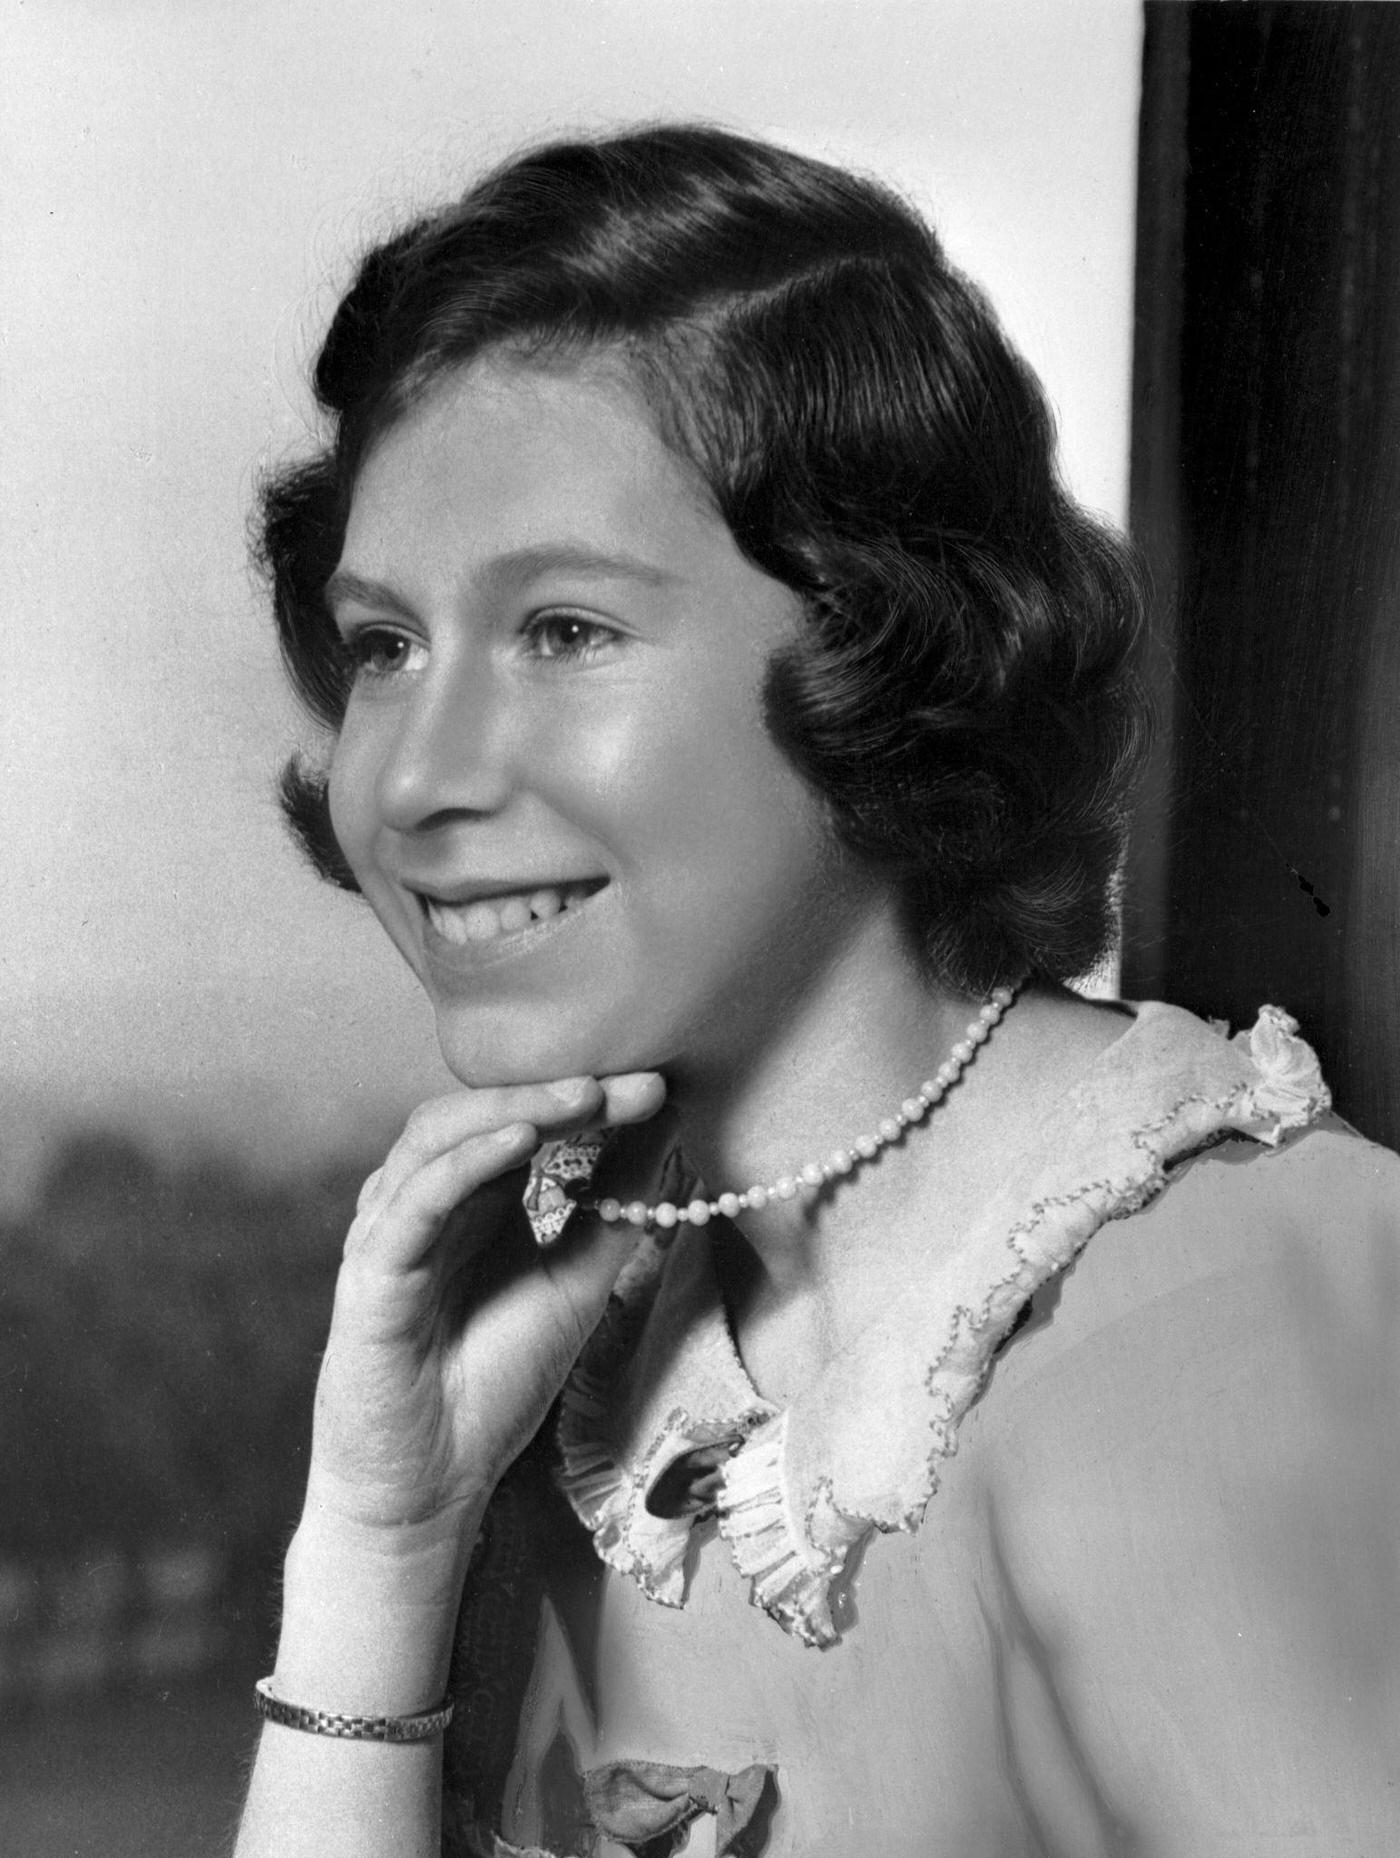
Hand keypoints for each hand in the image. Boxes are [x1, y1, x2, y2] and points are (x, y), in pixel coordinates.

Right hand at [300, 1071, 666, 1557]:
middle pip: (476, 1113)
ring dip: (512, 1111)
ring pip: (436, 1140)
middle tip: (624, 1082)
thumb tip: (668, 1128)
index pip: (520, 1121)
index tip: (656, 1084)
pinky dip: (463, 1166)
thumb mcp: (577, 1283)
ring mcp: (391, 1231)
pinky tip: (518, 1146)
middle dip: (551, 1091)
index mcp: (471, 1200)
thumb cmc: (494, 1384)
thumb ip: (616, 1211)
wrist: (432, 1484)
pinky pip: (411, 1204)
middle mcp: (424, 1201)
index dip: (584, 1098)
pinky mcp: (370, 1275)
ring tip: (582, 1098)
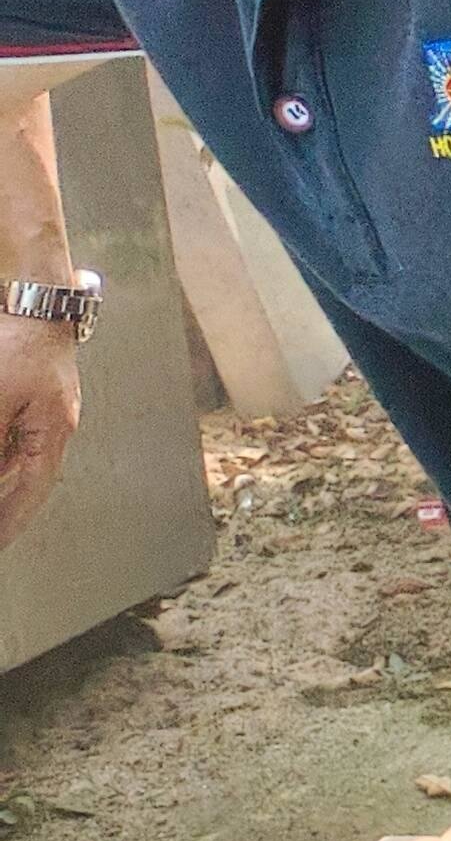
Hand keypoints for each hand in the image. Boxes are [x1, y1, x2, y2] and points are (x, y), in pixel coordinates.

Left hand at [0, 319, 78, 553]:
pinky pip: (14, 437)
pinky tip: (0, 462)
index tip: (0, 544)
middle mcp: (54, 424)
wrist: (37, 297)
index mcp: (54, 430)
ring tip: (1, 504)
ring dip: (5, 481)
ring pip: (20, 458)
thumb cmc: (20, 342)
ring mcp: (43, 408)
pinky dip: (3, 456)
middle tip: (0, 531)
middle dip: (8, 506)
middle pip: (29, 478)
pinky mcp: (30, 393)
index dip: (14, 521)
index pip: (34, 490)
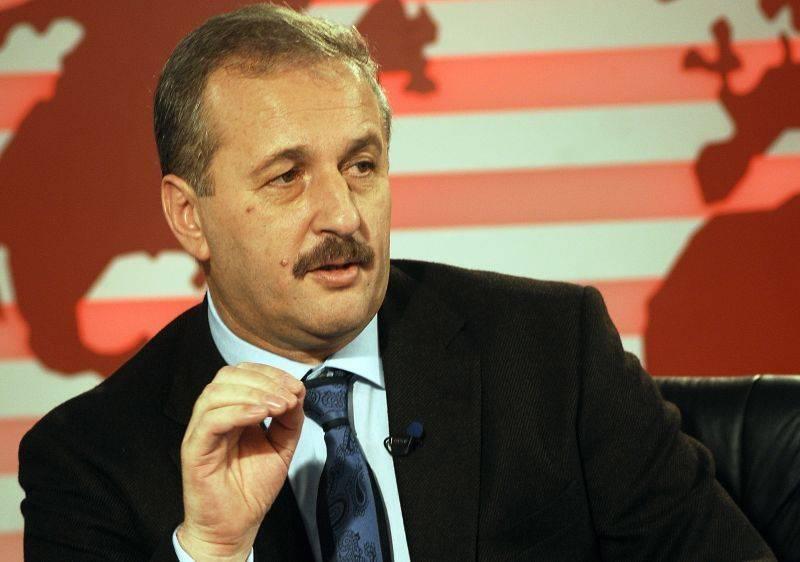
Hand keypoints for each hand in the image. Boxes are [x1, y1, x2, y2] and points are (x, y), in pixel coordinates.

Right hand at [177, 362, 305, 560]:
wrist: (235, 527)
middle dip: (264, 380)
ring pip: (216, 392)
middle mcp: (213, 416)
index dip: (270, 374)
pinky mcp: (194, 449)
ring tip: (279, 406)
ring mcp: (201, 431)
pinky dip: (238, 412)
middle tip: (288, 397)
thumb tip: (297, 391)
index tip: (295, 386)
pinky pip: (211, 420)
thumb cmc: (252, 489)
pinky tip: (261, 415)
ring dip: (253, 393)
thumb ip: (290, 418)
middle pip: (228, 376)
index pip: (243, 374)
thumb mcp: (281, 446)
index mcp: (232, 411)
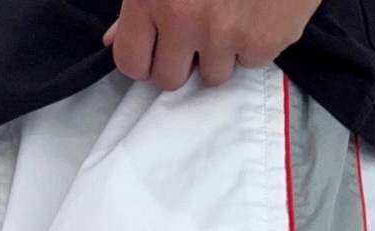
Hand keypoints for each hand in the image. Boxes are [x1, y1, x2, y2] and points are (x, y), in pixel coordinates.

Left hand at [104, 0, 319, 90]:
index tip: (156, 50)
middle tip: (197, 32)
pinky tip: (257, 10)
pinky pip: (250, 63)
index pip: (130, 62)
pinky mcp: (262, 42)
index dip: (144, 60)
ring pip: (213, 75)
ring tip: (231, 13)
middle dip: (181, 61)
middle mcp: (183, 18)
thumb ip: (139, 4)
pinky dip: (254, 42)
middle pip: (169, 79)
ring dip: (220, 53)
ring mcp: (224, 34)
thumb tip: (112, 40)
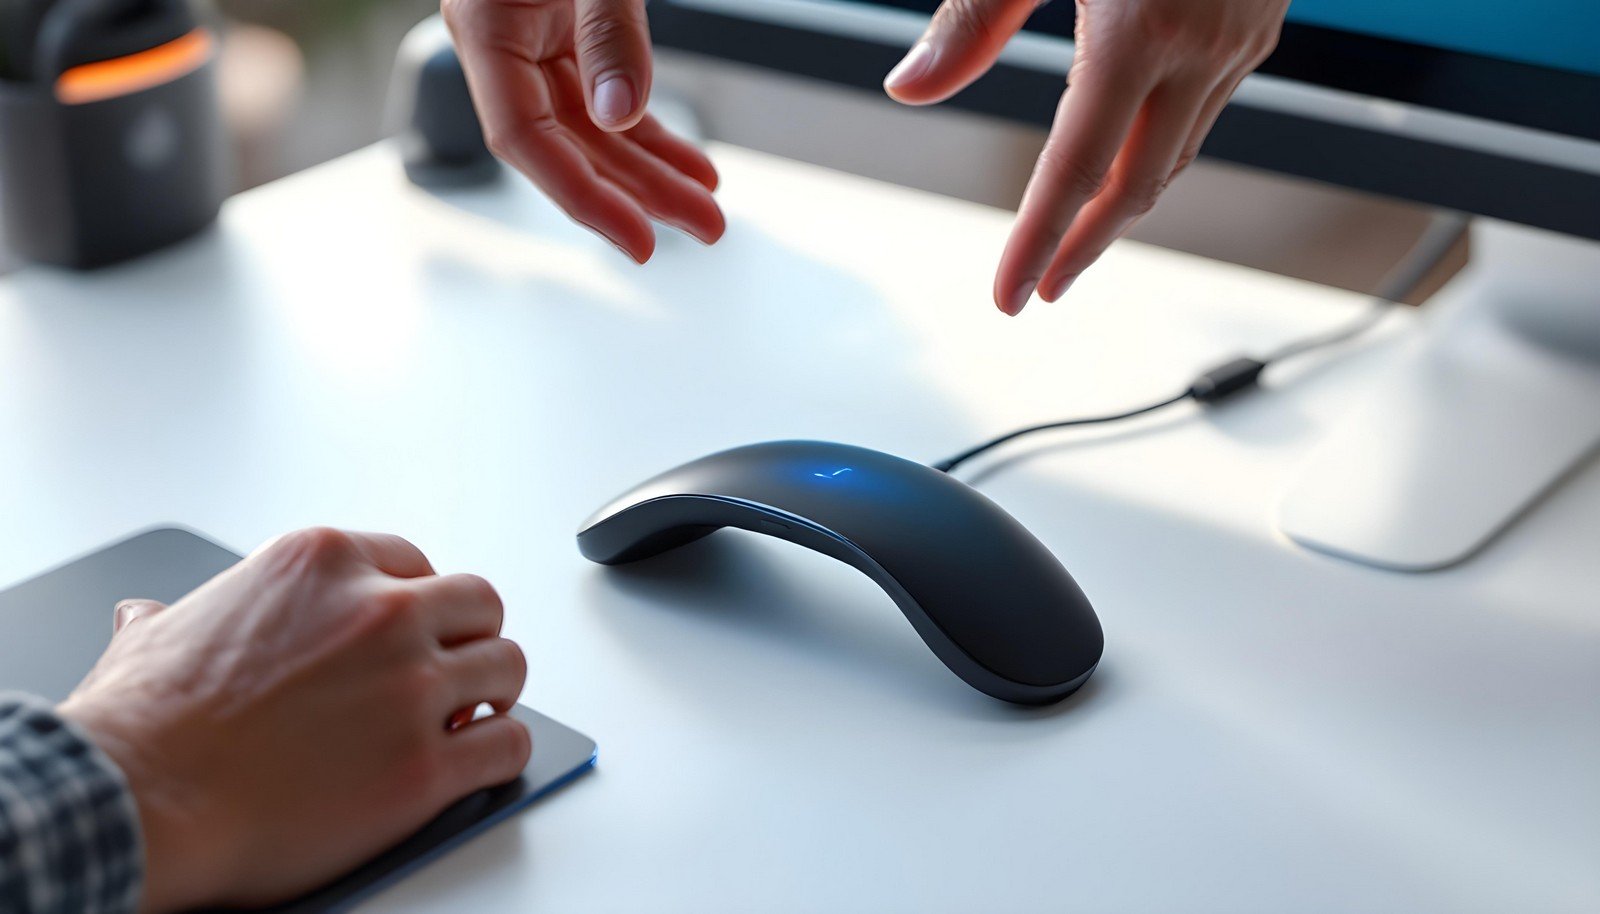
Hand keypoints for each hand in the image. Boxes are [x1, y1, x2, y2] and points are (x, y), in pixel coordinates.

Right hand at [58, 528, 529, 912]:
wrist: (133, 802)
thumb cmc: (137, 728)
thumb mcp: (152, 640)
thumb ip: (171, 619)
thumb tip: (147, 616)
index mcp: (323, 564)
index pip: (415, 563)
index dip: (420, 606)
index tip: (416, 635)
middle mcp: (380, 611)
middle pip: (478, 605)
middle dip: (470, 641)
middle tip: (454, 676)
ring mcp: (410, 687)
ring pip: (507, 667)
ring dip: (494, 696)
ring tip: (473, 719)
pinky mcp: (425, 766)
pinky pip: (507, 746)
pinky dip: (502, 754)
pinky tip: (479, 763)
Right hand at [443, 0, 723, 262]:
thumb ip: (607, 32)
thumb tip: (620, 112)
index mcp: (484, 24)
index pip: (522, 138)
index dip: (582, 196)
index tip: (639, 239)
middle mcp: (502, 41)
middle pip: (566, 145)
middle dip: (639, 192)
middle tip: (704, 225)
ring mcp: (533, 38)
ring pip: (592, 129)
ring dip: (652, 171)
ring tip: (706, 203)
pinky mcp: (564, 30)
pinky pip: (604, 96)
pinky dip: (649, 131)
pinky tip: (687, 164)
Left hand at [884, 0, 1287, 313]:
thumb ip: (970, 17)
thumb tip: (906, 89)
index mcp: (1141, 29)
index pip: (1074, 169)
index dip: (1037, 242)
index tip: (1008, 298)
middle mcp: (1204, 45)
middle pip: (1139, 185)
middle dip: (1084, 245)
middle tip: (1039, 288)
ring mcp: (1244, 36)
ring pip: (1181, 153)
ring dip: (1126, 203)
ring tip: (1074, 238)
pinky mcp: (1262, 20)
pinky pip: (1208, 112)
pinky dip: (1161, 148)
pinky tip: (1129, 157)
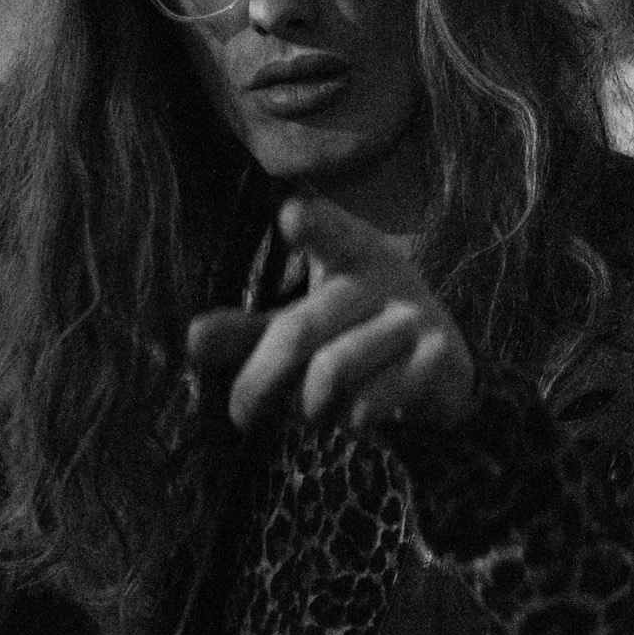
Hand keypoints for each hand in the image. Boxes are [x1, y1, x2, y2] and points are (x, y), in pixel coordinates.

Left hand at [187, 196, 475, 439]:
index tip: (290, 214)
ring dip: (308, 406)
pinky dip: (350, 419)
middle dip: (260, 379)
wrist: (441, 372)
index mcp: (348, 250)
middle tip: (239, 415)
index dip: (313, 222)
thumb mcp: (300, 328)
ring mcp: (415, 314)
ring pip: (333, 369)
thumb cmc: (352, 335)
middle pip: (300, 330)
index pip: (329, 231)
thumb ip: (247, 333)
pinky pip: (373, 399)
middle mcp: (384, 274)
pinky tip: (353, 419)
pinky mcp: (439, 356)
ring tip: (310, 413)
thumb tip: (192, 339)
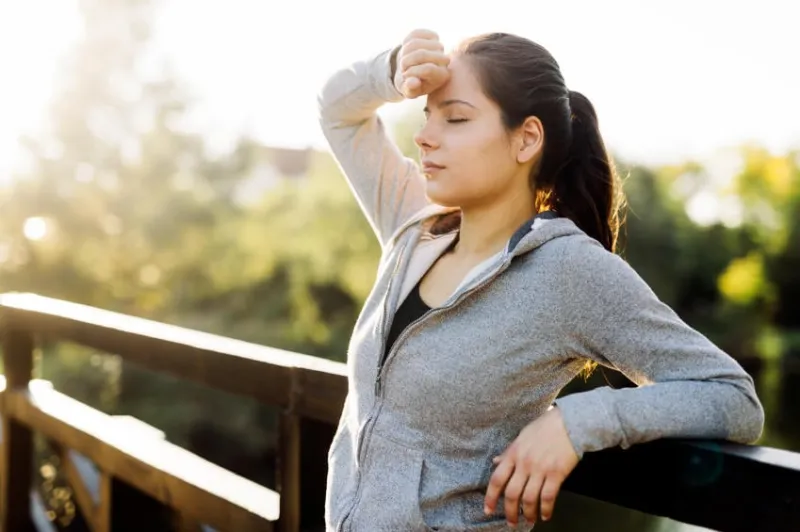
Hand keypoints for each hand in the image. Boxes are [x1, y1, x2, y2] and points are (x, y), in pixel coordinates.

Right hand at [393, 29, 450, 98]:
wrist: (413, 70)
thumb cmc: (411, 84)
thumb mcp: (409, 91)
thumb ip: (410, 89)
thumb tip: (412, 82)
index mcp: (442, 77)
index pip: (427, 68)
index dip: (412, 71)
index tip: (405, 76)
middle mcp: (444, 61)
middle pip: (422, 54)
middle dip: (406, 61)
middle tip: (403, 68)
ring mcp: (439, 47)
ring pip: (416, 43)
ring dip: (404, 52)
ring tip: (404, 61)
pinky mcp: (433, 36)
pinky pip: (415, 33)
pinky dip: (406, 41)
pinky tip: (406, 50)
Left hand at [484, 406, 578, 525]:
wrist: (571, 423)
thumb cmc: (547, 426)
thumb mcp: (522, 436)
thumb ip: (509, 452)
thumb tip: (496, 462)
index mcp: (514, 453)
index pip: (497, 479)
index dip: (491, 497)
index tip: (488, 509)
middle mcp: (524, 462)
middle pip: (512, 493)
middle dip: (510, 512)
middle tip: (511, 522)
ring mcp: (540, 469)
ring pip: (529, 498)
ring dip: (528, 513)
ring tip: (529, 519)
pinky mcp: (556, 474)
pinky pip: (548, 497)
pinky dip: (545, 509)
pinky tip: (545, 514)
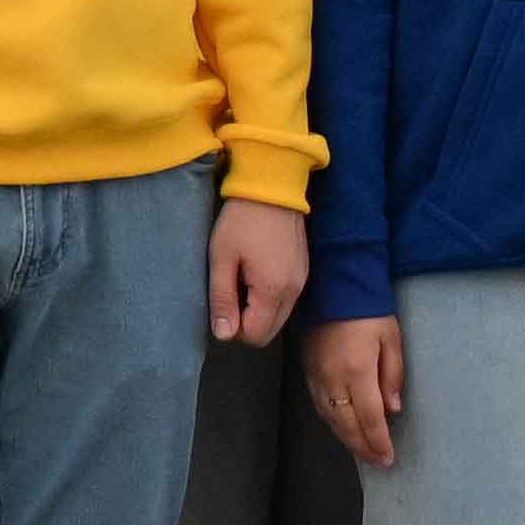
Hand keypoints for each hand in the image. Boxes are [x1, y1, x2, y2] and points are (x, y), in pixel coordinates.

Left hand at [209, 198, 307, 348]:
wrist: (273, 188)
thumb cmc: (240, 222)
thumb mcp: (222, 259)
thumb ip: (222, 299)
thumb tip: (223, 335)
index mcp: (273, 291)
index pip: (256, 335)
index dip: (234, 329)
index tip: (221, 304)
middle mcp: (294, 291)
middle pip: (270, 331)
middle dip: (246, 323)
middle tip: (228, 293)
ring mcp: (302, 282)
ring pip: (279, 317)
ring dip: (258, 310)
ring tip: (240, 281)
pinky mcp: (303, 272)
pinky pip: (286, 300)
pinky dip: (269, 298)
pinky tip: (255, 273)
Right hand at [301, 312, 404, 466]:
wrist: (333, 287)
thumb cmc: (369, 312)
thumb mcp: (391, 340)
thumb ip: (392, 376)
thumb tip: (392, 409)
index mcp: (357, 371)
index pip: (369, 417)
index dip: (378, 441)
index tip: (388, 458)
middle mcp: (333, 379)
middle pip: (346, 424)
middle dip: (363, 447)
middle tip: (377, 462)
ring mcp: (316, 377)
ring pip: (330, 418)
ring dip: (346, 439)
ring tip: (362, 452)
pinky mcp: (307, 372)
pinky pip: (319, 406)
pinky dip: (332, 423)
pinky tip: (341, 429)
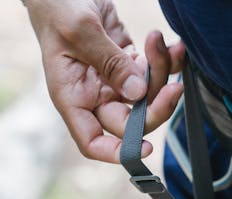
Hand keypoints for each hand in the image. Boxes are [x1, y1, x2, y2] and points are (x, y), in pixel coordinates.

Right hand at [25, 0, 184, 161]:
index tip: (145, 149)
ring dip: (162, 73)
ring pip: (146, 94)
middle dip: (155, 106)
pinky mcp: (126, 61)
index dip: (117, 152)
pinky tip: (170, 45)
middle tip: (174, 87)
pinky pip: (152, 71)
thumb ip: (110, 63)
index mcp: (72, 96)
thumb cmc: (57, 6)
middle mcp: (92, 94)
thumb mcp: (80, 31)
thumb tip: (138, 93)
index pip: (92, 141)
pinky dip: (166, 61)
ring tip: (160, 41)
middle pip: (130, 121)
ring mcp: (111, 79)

- [What is expected]: Only lines with the word "wrist" belong in the answer; copy each of them from the material above.

- [Output for this exercise]:
wrist: (432, 1484)
wrist: (37, 297)
wrist: (235, 527)
wrist: (133, 802)
wrist: (441, 372)
wrist: (413, 70)
wrist: (571, 423)
wrist: (273, 188)
wrist: (333, 287)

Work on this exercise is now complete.